Sydney Morning Herald

Monday March 10, 2008

Simon Tsang

Researchers are studying GPS navigation devices to find out whether they are a dangerous distraction for drivers. Several Australian and European organisations are conducting a five-year study into driver distractions, GPS among them.

Well, I can perhaps shave a few months off that study because I know exactly what the conclusions will be regarding GPS devices - use them properly and they are a big help; use them like an idiot and you'll end up around a tree. This remarkable revelation is based on my own (decidedly less scientific) testing of various GPS devices over the years. There have been some I wanted to throw out of a moving vehicle into a brick wall but most will get you from A to B along a reasonable route.
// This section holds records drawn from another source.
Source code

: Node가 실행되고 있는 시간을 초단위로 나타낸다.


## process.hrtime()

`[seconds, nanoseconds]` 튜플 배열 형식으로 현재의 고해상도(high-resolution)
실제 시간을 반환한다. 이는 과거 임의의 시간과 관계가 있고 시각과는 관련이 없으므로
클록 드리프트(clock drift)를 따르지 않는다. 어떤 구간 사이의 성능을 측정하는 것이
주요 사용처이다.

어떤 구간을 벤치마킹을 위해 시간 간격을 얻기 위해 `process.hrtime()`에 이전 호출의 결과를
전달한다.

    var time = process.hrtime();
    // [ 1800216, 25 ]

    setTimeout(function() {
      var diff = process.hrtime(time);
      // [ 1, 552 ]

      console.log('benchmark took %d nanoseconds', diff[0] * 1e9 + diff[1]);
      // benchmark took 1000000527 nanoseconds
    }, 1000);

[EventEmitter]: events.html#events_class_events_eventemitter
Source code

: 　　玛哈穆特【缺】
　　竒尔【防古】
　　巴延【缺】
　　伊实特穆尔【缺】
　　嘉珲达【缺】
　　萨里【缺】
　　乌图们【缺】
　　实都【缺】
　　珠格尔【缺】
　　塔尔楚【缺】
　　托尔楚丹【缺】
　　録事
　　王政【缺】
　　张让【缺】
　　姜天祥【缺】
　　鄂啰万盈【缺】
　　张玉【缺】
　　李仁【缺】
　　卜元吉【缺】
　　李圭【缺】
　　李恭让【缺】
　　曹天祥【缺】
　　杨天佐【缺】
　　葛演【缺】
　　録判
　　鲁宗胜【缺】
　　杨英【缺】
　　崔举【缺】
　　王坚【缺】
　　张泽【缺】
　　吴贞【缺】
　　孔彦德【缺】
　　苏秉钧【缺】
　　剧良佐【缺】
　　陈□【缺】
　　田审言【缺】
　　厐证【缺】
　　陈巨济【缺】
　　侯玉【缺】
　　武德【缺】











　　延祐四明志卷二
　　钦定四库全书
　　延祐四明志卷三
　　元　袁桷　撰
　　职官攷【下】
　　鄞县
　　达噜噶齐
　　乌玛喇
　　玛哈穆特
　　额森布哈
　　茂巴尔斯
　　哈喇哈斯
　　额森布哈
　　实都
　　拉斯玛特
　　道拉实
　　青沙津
In unfamiliar territory, a GPS is able to let you focus on the task of driving. A researcher was quoted in a news story last week on this subject saying GPS use "could be possibly more [distracting] than the mobile phone". I think this is a highly irresponsible statement to make without hard evidence to back it up.

Extensive research has been conducted on the use of mobiles in cars. Mobiles distract drivers, not because drivers are are holding or operating the phone, but because the person's mind is on the conversation. How can a GPS be more distracting than that? Of course, you're supposed to punch in the destination before setting off, then not touch the GPS again while you're driving. Again, it goes back to using it properly.

Factory-installed navigation systems make sure you can't mess with them while moving but portable ones merely warn you not to do it. If it becomes mandatory that portable units can't be fiddled with as long as they sense movement - which they all do by the very nature of how they work - then it will overcome most of the distraction issues. Then it's up to the driver to use commonsense in interpreting the directions and not blindly following instructions to go up an exit ramp.

However, in this spirit, I've compiled my own list of driver distractions based on comments from experts in news stories during the past three years. Mobile phones are a given, of course. The rest in no particular order are: kids, talking to passengers, eating food, pets, loud music, crack in the windscreen, CD/DVD players, picking your nose, looking at the countryside and watching cows. I'd like to see the research on that one.